I've been plugging away on my sister's socks but only slowly.  Otherwise no knitting.

My sister has had bad news in that there is another spot on her lung.  It's now seventeen years since the first diagnosis of breast cancer and that has returned three times.  She had a spot on her lung removed two years ago and  it was exactly the same cancer as all the others with no mutation.  In a way this is good news as it means it is not a secondary.  She said she has never felt such pain as after that operation.    She sees specialist next week for tests only he can order.
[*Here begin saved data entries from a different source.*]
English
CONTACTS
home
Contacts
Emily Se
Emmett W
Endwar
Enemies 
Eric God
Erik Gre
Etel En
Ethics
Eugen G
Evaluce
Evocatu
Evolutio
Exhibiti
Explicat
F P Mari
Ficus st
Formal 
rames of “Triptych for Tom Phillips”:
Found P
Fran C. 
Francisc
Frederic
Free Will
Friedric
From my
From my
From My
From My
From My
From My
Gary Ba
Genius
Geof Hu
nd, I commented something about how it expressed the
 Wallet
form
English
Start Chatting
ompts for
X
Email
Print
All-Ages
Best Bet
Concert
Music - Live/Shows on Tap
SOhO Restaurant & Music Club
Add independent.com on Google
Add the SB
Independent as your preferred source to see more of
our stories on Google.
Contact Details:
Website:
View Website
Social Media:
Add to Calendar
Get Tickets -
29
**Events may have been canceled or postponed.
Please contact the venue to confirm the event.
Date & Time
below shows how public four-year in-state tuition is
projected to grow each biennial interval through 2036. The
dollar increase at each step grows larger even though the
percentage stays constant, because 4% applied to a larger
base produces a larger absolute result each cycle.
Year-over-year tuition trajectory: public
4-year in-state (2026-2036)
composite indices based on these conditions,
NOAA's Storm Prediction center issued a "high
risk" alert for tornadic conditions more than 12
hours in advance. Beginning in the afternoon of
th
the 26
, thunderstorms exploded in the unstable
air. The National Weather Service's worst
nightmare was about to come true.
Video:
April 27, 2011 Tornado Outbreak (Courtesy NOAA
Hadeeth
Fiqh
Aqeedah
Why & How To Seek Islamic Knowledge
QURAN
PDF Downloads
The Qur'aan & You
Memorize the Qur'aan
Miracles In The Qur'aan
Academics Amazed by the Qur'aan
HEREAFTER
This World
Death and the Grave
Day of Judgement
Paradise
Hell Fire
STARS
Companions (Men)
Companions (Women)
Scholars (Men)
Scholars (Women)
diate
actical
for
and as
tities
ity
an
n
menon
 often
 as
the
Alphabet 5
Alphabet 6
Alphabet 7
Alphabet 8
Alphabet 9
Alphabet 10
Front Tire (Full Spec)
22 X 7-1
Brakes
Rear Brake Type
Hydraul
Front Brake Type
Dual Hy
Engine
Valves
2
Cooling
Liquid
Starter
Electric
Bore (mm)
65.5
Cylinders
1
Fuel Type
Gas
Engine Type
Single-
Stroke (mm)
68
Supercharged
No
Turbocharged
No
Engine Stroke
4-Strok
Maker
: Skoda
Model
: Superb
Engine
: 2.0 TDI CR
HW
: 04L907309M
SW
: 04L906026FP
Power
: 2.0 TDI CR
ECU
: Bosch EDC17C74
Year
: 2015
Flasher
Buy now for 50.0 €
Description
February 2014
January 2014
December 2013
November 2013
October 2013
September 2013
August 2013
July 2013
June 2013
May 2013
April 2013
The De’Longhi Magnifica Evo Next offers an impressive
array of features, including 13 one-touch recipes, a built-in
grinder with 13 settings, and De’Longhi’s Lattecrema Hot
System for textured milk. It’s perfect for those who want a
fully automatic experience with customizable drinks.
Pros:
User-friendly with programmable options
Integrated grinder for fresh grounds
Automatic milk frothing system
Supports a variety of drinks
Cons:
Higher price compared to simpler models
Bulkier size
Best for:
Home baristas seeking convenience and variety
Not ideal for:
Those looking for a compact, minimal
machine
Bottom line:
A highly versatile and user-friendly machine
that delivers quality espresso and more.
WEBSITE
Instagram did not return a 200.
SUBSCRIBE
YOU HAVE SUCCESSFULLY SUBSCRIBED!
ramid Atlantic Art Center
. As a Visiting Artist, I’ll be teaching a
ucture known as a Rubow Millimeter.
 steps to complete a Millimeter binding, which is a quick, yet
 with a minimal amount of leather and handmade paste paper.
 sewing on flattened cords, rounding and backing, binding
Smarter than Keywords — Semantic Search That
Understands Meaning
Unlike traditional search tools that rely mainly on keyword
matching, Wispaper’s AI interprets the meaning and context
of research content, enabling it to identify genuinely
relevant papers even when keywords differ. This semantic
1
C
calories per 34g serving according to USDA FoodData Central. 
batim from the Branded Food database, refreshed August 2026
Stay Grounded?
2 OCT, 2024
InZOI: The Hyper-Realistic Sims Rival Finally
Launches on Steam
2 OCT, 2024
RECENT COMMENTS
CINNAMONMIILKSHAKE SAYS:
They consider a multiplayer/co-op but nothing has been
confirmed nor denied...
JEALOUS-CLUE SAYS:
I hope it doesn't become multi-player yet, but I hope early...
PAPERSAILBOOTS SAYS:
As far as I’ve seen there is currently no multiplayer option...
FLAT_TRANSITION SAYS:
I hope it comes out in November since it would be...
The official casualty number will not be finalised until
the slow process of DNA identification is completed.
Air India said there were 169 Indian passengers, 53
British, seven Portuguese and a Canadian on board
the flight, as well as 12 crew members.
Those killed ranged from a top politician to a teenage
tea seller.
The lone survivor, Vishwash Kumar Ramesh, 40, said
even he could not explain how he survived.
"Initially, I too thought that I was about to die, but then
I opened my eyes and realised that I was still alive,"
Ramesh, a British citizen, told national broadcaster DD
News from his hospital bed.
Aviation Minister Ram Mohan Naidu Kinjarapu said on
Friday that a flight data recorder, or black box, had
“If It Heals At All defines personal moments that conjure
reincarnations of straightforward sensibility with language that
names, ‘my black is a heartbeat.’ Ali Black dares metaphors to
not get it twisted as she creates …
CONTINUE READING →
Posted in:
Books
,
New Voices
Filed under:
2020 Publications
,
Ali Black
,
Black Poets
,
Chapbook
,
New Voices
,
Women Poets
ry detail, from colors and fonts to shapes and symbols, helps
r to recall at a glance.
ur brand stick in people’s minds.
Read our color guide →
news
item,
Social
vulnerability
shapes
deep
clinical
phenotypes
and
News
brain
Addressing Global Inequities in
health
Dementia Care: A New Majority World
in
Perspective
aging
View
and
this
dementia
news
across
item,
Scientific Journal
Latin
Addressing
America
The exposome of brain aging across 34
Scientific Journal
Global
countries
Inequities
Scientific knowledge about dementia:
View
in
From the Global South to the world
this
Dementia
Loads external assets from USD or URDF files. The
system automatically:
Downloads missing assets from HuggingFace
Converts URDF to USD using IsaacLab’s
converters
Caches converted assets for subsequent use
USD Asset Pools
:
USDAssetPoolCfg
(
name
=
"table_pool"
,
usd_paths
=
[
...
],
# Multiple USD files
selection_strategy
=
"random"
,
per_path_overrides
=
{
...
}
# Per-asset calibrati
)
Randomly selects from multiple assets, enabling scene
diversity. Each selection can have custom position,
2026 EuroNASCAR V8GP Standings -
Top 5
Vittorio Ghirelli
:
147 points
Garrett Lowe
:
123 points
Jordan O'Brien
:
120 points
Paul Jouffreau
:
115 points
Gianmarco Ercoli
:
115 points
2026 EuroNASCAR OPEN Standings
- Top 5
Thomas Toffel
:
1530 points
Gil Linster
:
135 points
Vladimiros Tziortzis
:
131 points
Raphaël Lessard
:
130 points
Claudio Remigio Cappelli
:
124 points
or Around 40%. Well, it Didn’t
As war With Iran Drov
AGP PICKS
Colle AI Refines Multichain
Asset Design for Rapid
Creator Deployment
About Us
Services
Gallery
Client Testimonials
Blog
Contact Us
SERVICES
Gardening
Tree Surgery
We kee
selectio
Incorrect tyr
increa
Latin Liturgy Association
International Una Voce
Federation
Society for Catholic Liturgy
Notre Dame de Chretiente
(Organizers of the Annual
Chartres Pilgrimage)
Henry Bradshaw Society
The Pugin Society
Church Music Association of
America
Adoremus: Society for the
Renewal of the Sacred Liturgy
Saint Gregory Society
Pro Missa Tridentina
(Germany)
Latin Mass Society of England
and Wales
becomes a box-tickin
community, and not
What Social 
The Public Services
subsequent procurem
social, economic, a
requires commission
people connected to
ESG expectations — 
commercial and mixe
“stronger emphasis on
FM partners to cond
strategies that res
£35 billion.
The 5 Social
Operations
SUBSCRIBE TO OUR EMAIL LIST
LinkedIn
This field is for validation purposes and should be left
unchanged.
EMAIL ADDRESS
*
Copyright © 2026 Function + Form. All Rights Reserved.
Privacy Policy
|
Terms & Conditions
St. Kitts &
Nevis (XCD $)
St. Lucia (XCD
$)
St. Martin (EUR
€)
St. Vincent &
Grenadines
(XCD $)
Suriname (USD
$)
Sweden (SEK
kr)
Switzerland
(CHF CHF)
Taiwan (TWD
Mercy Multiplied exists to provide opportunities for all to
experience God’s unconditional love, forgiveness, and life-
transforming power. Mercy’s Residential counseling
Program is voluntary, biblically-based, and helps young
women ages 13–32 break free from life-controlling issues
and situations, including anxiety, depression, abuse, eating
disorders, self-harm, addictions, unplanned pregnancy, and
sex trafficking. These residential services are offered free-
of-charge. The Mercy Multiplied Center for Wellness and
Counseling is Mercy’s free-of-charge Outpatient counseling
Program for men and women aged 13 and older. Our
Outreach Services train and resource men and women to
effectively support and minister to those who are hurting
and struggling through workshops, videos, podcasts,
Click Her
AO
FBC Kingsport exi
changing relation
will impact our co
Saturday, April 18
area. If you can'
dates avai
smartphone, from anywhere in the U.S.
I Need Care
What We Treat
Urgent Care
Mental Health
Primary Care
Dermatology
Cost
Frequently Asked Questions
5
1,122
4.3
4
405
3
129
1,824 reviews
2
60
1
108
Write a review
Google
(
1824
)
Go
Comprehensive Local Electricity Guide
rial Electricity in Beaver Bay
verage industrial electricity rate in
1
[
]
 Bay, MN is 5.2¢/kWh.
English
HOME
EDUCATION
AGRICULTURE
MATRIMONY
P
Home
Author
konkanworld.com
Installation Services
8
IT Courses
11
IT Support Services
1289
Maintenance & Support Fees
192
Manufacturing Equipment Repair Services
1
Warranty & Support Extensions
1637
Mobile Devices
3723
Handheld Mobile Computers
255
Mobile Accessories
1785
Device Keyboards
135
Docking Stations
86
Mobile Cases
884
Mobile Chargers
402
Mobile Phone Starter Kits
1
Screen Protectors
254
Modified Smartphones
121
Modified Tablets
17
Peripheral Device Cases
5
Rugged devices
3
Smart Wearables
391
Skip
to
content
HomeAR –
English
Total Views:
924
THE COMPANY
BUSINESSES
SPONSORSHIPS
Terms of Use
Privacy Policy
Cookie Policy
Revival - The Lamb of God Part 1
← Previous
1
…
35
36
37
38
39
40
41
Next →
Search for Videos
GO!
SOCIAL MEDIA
My friend has been ill since Easter and has had many tests  done.  The latest from an immunologist have prompted even more.  To my mind they remind me of the tests mum had done when she was diagnosed with chronic lymphocytic leukaemia, CLL.  I've not mentioned this to him but will if he asks.  That disease is treatable and many live a very long time after diagnosis.  Mum started chemo at 85 and hated it so much she stopped it.  Her blood tests remained fairly normal for many years and she died of a stroke.

However, I had these two pieces of news in half an hour.  I was somewhat shell shocked most of yesterday.  I'm better today and more able to cope.  Both sets of news were unexpected.

I've turned to some basic cooking in an effort to restore normality.  Dinner tonight will be duck breast and vegetables baked with some duck fat I bought yesterday.